Nimm den Text über Heiner Müllers Umgang mit Sophokles wieder auf und schreib ihn nach dem letzten Satz weiter.

### VORGEGEBENER TEXT
++++++++++++++++++++

Totengespräche

Heiner Müllers Re-Visionen Sophokleischer Texte

Von Axel SchmittRSS-Newsfeed neuer Artikel von Axel Schmitt

Besprochene Bücher / Literaturhinweise

Heiner Müllers Arbeit an und mit Texten ist kaum abzulösen vom Ort des Theaters. Immer wieder hat er in seinen Dramen, theoretischen Texten oder in den Um-Schriften von Vorgängertexten die Grenzen und Möglichkeiten dieses Spielraums ausgelotet, durch seine Texte auf die Probe gestellt, einem bisweilen anatomischen Blick ausgesetzt. Aber daraus resultierte - anders als bei Bertolt Brecht - kein normatives Denken oder gar eine kohärente Theorie, was oder wie Theater zu sein hätte.

Stattdessen manifestieren seine Texte die Einsicht, dass nur ein Denken, das sich der institutionalisierten Verwaltung und Erstarrung von Wissen entzieht, der Bewegung folgen könne, mit der sich die Theater-Avantgarden in den zwanziger wie auch seit den siebziger Jahren des letzten Jahrhunderts gegen die jeweils dominierenden Konventionen gewandt haben. 1983 hat Müller in einem Interview diese 'dekonstruktivistische' Dramaturgie im Umgang mit altem Material zugleich als Vorgriff auf die Zukunft der eigenen Texte begründet: "Man kann die Nachwelt auch in der Vergangenheit haben [...]. Jeder neue Text steht in Beziehung zu einer ganzen Menge älterer Texte, von anderen Autoren, und verändert auch den Blick auf sie. Mein Umgang mit alten Stoffen und Texten ist auch ein Umgang mit einer Nachwelt. Es ist, wenn Sie so wollen, ein Dialog mit Toten".

++++++++++++++++++++

Dateneinträge
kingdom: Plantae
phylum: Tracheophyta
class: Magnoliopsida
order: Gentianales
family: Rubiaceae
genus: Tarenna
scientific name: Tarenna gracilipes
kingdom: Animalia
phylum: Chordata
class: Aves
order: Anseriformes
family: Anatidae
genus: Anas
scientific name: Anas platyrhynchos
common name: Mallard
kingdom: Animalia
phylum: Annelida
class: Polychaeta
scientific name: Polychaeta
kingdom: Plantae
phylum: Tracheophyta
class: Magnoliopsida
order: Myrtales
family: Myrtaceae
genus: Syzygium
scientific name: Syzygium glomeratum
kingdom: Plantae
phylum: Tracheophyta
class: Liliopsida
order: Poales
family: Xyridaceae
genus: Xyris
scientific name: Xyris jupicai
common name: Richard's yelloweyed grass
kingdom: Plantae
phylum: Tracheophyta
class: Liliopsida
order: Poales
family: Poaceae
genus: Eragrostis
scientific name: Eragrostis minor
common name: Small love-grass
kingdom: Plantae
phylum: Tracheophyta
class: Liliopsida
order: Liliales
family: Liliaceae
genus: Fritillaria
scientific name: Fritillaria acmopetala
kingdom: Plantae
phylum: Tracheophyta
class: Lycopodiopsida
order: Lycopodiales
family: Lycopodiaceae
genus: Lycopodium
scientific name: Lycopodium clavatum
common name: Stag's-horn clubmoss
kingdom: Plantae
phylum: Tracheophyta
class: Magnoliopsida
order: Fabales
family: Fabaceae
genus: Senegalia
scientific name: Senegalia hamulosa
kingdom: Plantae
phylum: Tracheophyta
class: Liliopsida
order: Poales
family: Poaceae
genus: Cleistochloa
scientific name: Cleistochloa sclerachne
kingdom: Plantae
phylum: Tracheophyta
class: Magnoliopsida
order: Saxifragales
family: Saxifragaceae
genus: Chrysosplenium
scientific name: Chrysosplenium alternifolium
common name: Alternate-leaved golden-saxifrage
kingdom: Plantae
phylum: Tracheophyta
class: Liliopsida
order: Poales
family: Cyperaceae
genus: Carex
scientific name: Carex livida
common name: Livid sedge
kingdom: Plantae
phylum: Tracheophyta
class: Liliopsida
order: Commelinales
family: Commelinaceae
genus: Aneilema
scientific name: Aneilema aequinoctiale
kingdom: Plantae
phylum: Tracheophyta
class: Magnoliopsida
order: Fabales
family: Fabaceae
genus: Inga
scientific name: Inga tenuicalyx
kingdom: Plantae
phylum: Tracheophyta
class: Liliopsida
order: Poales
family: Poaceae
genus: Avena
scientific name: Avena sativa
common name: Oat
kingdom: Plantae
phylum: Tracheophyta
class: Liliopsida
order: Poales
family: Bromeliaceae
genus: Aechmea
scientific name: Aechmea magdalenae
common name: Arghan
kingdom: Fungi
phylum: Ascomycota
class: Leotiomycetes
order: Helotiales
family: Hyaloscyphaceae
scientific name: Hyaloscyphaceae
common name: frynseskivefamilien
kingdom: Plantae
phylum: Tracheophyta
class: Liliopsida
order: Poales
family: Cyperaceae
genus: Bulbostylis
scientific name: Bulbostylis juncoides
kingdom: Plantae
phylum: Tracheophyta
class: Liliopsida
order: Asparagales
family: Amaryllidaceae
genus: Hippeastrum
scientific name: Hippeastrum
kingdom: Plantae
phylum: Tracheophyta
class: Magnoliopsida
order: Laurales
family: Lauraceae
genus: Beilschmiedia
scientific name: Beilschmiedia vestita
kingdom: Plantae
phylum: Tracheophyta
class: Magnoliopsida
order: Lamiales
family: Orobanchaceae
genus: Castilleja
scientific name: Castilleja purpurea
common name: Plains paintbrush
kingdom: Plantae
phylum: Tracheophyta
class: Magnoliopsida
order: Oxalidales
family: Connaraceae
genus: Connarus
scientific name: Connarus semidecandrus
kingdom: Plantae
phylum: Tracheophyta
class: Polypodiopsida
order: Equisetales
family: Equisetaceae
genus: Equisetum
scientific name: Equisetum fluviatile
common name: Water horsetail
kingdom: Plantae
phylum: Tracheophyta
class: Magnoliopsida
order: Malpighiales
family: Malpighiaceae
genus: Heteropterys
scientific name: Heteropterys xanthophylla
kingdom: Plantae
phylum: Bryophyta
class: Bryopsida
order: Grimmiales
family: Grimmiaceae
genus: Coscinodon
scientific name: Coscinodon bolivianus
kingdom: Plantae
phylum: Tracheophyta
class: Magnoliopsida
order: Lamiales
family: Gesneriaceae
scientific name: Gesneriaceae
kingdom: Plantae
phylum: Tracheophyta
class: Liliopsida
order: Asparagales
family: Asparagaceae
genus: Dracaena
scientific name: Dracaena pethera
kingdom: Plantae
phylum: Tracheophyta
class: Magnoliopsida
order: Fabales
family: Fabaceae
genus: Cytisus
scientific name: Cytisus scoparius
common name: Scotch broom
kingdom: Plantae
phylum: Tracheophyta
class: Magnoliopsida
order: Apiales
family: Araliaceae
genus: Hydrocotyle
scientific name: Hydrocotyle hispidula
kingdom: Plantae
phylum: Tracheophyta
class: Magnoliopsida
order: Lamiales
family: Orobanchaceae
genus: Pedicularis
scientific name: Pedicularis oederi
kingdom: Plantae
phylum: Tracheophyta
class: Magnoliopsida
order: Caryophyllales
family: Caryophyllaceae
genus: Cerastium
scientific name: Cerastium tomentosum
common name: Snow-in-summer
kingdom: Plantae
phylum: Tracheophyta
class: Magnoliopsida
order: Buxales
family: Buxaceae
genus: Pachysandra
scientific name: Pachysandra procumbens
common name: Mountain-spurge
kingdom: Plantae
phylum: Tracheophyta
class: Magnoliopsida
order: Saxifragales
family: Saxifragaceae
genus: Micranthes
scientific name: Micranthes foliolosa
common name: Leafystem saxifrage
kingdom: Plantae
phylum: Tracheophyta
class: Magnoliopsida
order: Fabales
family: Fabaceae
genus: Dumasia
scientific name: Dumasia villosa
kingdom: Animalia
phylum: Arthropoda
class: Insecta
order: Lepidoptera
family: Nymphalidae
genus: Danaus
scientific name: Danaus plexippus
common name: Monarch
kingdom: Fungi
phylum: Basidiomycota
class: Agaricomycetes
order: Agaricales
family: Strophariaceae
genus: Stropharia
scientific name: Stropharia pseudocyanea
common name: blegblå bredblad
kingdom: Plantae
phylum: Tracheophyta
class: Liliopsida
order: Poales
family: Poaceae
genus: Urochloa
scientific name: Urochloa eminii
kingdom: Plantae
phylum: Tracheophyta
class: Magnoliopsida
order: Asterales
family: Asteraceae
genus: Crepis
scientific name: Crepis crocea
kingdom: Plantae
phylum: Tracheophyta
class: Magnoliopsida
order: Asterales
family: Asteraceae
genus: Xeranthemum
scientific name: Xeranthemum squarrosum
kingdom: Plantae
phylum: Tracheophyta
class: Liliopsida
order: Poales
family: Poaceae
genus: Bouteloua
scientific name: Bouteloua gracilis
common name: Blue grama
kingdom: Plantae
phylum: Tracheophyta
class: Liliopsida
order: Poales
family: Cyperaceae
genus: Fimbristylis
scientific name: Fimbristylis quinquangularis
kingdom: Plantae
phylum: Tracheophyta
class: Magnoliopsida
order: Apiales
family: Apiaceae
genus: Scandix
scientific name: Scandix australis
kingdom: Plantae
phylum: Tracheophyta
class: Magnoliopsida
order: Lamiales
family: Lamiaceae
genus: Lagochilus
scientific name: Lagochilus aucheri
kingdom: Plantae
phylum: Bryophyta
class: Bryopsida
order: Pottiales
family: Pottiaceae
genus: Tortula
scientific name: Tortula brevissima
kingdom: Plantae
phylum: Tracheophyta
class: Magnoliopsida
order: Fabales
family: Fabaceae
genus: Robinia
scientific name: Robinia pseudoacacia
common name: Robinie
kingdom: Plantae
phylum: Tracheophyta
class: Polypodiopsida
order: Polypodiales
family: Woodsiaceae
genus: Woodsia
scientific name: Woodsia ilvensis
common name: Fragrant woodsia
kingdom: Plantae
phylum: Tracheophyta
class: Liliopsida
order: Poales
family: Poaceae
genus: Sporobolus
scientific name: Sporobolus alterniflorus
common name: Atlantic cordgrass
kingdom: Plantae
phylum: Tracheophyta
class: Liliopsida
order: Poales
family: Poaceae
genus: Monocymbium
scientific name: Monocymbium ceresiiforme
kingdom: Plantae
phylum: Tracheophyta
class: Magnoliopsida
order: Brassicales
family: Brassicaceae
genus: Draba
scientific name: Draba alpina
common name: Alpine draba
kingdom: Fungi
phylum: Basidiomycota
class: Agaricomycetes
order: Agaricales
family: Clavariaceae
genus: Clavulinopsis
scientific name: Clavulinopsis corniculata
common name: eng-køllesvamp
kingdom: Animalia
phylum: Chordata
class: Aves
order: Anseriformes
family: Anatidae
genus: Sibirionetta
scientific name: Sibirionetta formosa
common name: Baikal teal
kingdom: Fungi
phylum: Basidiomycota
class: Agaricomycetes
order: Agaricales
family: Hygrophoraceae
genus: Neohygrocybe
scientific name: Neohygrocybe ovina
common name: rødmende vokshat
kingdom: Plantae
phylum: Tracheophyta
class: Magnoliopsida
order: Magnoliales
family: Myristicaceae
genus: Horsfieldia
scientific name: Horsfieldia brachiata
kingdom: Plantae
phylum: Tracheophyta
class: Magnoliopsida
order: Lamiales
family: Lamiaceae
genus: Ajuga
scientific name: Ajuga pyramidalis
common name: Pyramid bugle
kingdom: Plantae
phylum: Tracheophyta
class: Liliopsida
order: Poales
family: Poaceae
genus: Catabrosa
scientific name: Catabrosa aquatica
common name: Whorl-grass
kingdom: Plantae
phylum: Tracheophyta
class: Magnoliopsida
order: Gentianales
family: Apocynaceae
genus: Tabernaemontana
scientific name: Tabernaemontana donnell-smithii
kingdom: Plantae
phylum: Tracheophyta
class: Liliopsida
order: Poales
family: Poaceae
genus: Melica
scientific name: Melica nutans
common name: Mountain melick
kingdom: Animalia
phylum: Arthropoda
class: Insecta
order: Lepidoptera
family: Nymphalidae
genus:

++++++++++++++++++++

### LÖSUNG
Dem entspricht bei Müller eine Schreibpraxis, die sich weder bloß dem Augenblick noch einer zeitlosen Ewigkeit verpflichtet sieht. Indem er seine Übersetzung, Bearbeitung und "Übermalung" klassischer Texte mit Kommentaren versieht (u.a. zu Sophokles' "Philoktet" und "König Ödipus"), in eigene Stücke "Kommentartexte" einbaut, die den jeweiligen Zeithorizont und Handlungsrahmen sprengen und mit der gegenseitigen Kommentierung heterogener Textteile und Szenen als Kompositionsprinzip experimentiert (u.a. bei "Germania Tod in Berlin"), setzt er eine Vielzahl diverser Schreib-Prozesse in Gang, in denen sich der Autor Müller in den alten Text einschreibt, allerdings nicht im Sinne konservierender Überlieferung, sondern als Strategie der Aushöhlung, Entstellung und Entgrenzung. Übrig bleiben Bruchstücke, Fragmente, in denen sich ein neues, fremdes Leben angesiedelt hat.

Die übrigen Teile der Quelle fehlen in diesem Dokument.